Desalting BSA: Blank pnc-Si and Mini-Dialysis Units

The ultimate experimental goal of the desalting project is the removal of salts from a salt/protein solution while fractionating certain sized proteins with maximum protein retention and recovery.Thus far we have characterized the flux of salt through our membranes which show flux an order of magnitude greater than cellulose membranes. Our next step is to dialyze a protein/salt solution, measuring flux and protein retention over time.

In this experiment 1 mg/mL BSA in 1M NaCl was dialyzed for ~2 hours in mini-dialysis units (cellulose, 10,000 MWCO) and blank (no membrane slits) SepCons. Conductivity of the deionized water surrounding was monitored over time. Samples were taken from the SepCons/mini units at 1, 15, 30, and 120 minutes to measure the amount of retained BSA. The Bradford Assay using a standard curve created from various concentrations of BSA in deionized water was used to quantify the amount of protein retained.

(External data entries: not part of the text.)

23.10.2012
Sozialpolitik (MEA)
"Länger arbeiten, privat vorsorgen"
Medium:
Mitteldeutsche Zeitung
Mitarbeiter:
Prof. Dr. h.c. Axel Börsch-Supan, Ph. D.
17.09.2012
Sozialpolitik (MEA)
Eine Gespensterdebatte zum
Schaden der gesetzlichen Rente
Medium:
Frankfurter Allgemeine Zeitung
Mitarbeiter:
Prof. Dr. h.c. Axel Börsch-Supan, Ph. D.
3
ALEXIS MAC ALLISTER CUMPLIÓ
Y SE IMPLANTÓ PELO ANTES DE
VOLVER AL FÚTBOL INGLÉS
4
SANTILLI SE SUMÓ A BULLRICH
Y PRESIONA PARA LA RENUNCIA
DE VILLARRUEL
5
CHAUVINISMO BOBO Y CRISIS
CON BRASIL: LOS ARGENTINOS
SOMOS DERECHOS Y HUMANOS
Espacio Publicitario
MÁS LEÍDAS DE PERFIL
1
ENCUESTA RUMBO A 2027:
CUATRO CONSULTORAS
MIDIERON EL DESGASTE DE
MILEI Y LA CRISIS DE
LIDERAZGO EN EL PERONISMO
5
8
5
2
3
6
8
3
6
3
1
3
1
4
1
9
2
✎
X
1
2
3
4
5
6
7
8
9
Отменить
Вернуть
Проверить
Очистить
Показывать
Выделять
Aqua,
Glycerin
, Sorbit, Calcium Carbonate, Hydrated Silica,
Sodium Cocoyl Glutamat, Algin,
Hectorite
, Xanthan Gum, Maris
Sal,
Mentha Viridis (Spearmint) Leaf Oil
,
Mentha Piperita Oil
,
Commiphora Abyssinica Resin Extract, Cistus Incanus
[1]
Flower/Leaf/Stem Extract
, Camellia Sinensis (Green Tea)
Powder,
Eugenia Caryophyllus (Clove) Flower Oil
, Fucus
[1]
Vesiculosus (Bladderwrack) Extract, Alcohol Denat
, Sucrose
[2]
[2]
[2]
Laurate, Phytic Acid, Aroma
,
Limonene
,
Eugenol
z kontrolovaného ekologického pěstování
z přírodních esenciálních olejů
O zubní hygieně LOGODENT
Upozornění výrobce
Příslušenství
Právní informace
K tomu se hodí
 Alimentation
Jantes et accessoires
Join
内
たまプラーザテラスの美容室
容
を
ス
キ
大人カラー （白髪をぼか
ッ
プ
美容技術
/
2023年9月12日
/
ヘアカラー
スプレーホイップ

As expected, protein retention was very high for the blank SepCon as it has no pores and should act as a sealed container; this is supported by an insignificant change in conductivity. The mini-dialysis units also showed high retention, as BSA should not pass through a membrane with a 10,000 molecular weight cutoff. Furthermore, retention stayed constant for the duration of the experiment, suggesting the protein is retained while the salt is removed. Deviation from 100% retention may be due to variation in the Bradford assay, loss of protein due to absorption to the membrane/pnc-Si/plastic, or handling.

I should also mention that flux of salt through the mini-dialysis unit was the same for 1M NaCl with and without BSA, 2E-6 M/(mm^2*min).